• PROBLEM TO SOLVE: Only one stretch of the material below is wanted: everything from the line containing "地域共生社会における地域" down to the line containing "এই বিভাগের আরো খবর", both ends included. Repeat it exactly and skip the pictures.

• SUPPLIED RECORDS:
▼
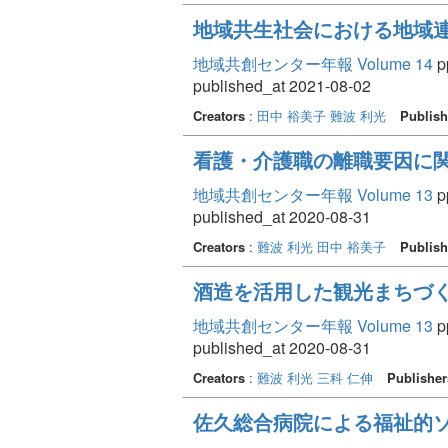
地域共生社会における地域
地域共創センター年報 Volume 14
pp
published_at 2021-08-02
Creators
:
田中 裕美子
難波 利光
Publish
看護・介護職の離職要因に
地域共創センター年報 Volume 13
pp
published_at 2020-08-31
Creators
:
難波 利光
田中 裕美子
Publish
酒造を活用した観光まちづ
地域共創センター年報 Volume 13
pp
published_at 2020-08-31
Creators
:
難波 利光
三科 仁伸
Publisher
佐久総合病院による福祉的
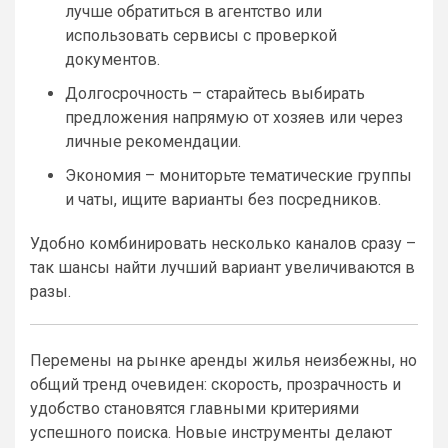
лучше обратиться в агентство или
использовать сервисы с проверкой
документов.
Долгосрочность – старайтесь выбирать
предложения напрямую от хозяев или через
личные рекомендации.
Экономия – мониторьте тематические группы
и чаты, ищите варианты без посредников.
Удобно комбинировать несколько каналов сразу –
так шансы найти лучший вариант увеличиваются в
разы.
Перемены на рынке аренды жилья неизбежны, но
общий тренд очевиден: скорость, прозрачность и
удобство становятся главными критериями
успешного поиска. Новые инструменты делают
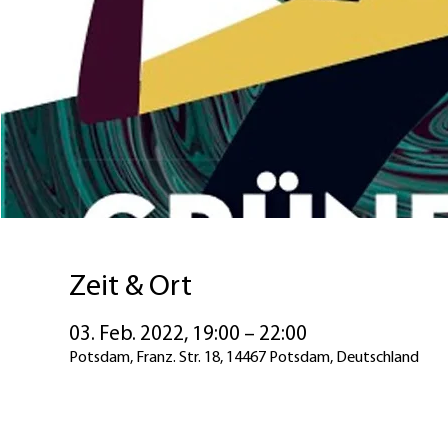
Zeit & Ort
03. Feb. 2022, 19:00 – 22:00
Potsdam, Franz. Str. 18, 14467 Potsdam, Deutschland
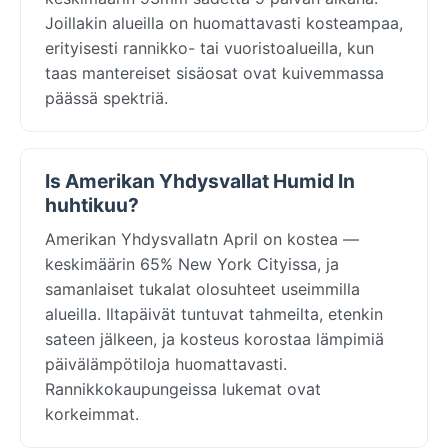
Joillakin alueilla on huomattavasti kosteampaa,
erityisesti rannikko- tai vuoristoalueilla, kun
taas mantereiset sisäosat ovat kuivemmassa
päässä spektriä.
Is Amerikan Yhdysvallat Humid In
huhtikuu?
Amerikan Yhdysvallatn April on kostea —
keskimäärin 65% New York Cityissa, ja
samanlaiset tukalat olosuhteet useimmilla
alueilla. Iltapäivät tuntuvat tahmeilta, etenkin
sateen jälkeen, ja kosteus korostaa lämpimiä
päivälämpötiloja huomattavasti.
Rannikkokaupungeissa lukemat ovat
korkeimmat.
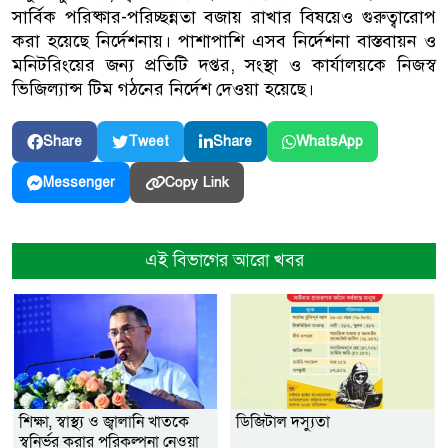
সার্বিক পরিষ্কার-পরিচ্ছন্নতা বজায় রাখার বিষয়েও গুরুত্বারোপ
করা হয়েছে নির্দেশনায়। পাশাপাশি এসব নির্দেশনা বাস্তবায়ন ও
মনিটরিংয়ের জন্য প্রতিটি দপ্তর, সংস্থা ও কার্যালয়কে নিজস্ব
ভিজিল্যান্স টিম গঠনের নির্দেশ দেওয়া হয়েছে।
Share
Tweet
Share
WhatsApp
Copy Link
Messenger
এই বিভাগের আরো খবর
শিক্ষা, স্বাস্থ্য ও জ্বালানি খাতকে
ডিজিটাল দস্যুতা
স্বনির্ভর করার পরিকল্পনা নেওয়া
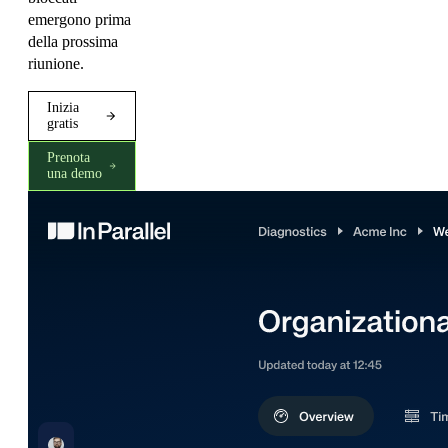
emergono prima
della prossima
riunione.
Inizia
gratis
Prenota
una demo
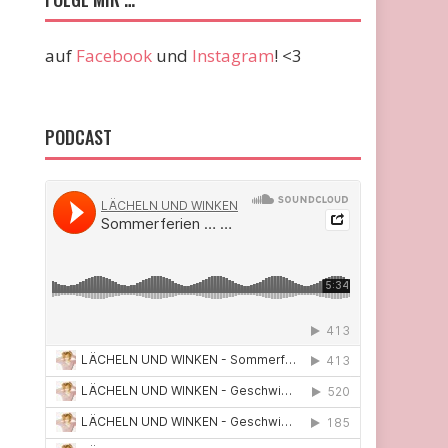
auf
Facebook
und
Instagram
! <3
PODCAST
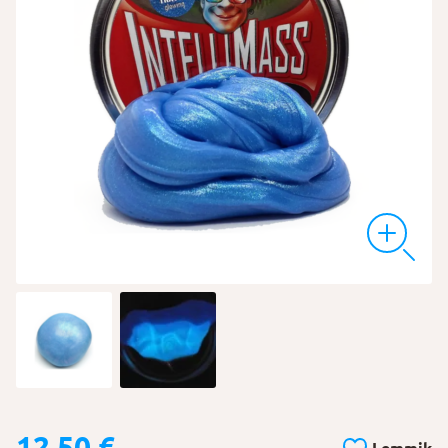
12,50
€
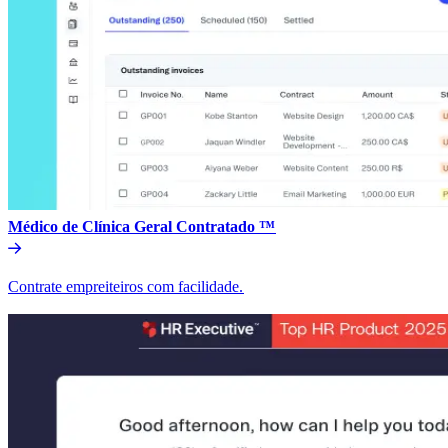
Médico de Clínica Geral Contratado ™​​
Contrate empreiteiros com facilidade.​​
▲
▼
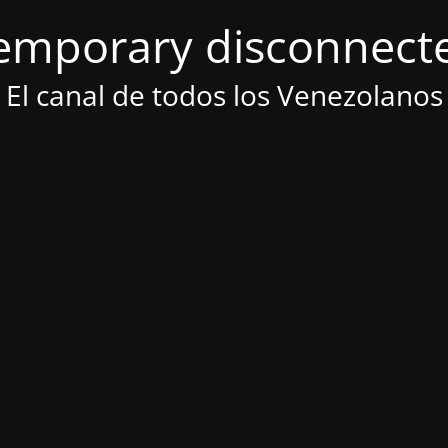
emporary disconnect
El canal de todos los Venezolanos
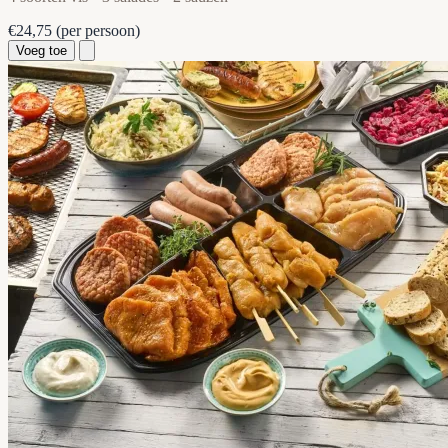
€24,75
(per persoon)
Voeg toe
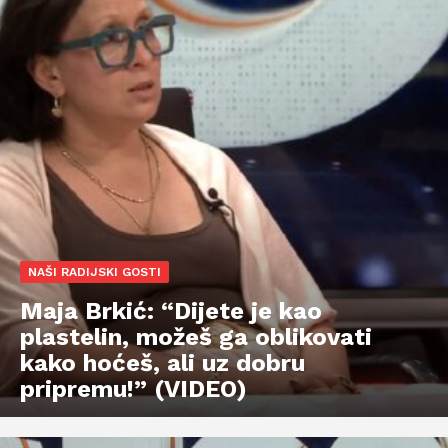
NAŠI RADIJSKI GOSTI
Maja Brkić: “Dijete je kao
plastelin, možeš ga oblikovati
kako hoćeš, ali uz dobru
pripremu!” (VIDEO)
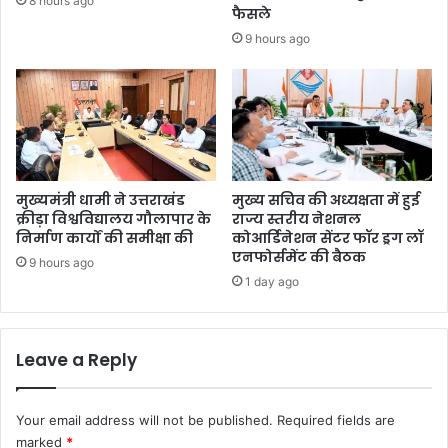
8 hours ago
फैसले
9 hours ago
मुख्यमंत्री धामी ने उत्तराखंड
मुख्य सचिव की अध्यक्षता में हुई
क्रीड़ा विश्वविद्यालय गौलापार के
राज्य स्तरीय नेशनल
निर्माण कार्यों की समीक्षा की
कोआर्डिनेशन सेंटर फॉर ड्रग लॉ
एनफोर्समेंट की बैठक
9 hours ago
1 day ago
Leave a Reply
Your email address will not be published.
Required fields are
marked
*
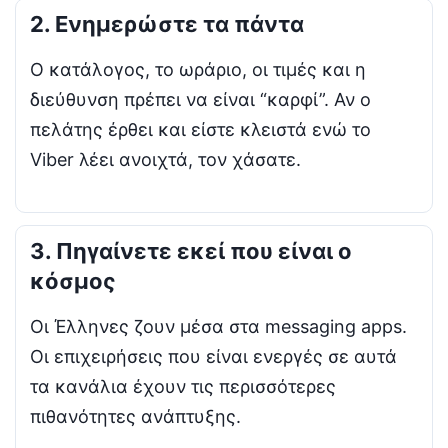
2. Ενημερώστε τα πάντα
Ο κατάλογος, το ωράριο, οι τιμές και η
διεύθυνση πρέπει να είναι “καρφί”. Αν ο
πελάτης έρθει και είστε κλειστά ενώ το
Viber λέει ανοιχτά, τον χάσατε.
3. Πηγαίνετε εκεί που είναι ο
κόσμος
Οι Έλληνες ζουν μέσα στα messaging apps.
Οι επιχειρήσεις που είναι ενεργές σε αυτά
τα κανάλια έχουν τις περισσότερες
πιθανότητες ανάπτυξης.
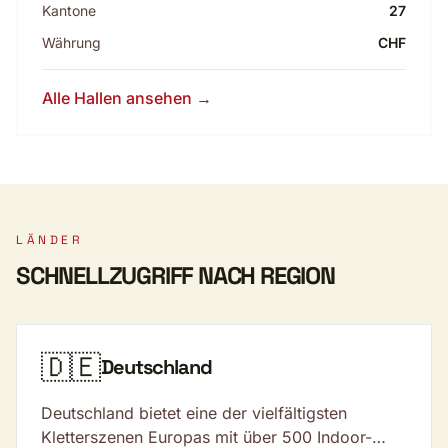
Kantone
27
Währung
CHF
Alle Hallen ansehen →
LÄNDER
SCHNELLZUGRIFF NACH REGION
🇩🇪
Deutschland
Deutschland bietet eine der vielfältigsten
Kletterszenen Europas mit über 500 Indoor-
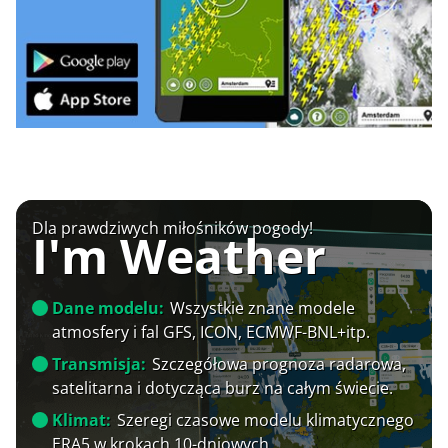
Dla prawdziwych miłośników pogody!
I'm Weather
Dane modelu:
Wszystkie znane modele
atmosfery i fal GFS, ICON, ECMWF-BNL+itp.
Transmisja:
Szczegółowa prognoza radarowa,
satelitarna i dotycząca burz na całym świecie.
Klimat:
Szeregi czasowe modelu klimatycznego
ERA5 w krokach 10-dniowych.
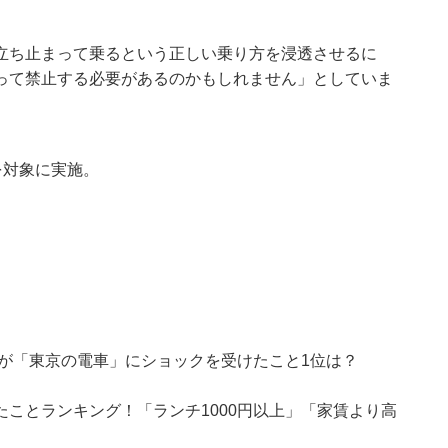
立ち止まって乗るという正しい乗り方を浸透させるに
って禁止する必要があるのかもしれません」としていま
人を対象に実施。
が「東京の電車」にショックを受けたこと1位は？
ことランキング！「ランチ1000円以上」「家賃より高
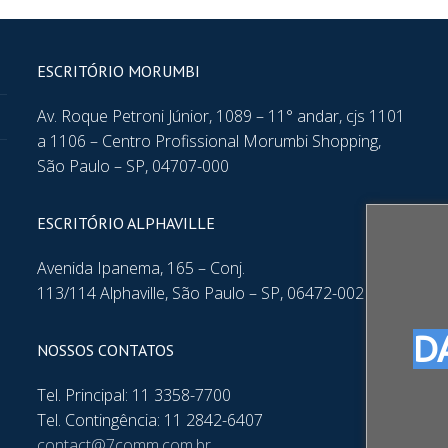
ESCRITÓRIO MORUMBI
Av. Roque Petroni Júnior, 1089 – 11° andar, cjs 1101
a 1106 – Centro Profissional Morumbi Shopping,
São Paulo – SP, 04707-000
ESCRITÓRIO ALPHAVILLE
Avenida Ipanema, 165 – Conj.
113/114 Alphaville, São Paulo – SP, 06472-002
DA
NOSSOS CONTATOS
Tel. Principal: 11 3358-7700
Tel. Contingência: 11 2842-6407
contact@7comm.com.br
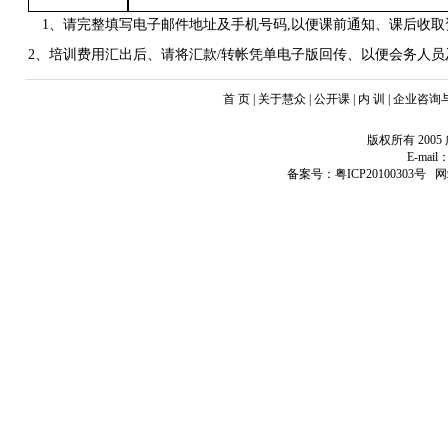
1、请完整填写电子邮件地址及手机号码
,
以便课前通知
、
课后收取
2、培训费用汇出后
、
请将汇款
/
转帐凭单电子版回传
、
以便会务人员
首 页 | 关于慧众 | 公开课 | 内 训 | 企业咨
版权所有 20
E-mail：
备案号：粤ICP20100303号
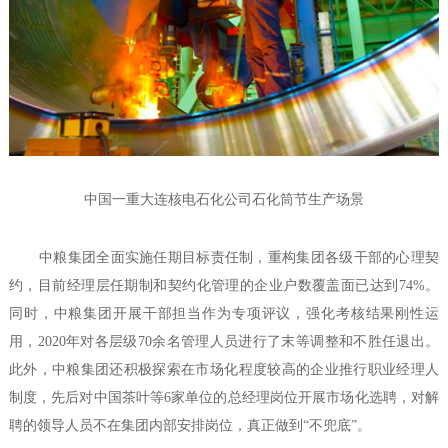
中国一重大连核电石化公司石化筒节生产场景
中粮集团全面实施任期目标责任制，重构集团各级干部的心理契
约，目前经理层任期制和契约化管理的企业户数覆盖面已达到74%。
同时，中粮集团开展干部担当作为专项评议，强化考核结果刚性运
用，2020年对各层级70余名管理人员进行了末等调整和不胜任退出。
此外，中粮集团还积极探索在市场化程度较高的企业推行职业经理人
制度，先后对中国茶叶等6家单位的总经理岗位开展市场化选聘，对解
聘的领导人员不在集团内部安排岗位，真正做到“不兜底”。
▲
• ANSWER FOR THIS EXERCISE:
地域共生社会における地域
地域共創センター年報 Volume 14
pp
published_at 2021-08-02
Creators
:
田中 裕美子
難波 利光
Publish
看護・介護職の離職要因に
地域共創センター年報 Volume 13
pp
published_at 2020-08-31
Creators
:
難波 利光
田中 裕美子
Publish
酒造を活用した観光まちづ
地域共創センター年報 Volume 13
pp
published_at 2020-08-31
Creators
:
難波 利光
三科 仁伸
Publisher
佐久総合病院による福祉的
лучше обратиться в агентство или
использовать сервисы с проверкой
документов.
Долгосрочность – старайтесь выбирать
предложения напрямую от хозяев или через
личные рекомендации.
Экономия – мониторьте тематические группы
и чаты, ищите варианты без посредников.
Удобно комбинировать несколько каналов сразу –
так шансы найти лучший вариант увеличиваются в
разы.
Перемены на рынке аренды жилья неизбежны, но
общий тренд очевиден: скорость, прозрачность и
удобство становятся главными критериями
успешного поиска. Новые инструменты делают
Zeit & Ort
03. Feb. 2022, 19:00 – 22:00
Potsdam, Franz. Str. 18, 14467 Potsdam, Deutschland
Joillakin alueilla on huomattavasti kosteampaa,
erityisesti rannikko- tai vuoristoalueilla, kun
taas mantereiset sisäosat ovat kuivemmassa
päässä spektriä.
Is Amerikan Yhdysvallat Humid In
huhtikuu?
Amerikan Yhdysvallatn April on kostea —
keskimäärin 65% New York Cityissa, ja
samanlaiset tukalat olosuhteet useimmilla
alueilla. Iltapäivät tuntuvat tahmeilta, etenkin
sateen jälkeen, ja kosteus korostaa lämpimiä
päivälämpötiloja huomattavasti.
Rannikkokaupungeissa lukemat ovat
korkeimmat.
সার্বিক পরিষ্কার-পরিচ্ছন্নতা বজায় রাখার বিষয়েও গুরুত্বারোপ
করা হয়েছে নির্দেশনায়। পাশাপাশি এসব নির্দেশনা বাস্তবায়ন ও
মনিটরিংয়ের জন্য প্রতিটি দপ্তর, সংস্থা ও কার্যালয়কে নিজস্ব
ভিজিল্যান্স টিম গঠনের নির্দেশ দেওয়া হয়েছে।
Share
Tweet
Share
WhatsApp
Copy Link
Messenger
এই বিভাগের আরো খবর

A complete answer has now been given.